### [What to do]
Every line containing "Rendered" should be copied out. Go through the entries and find them.

[Document layout detection data]

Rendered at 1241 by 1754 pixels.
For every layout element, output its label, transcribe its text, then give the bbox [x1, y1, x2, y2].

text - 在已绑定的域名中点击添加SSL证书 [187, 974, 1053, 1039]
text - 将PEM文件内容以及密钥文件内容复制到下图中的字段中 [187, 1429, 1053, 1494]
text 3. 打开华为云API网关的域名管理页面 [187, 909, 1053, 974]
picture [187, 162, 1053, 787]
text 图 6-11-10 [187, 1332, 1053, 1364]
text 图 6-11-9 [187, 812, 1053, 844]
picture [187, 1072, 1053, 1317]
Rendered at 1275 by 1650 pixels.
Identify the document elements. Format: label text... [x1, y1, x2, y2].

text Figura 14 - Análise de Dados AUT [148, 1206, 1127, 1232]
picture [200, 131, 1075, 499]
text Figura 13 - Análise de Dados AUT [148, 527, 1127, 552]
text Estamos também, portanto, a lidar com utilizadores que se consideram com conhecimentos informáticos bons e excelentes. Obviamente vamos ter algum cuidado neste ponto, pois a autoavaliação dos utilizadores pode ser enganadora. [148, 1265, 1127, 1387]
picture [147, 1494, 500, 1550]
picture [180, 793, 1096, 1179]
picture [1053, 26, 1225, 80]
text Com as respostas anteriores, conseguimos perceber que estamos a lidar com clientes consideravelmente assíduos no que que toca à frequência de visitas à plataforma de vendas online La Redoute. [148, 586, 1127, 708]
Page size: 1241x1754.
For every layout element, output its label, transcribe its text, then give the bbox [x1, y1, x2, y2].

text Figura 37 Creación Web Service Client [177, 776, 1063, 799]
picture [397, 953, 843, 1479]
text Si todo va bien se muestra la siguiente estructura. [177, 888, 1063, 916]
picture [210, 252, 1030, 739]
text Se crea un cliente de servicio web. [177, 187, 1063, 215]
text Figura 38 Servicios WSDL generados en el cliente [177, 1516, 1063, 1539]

### [Response]
Rendered at 1241 by 1754 pixels.
Rendered at 1275 by 1650 pixels.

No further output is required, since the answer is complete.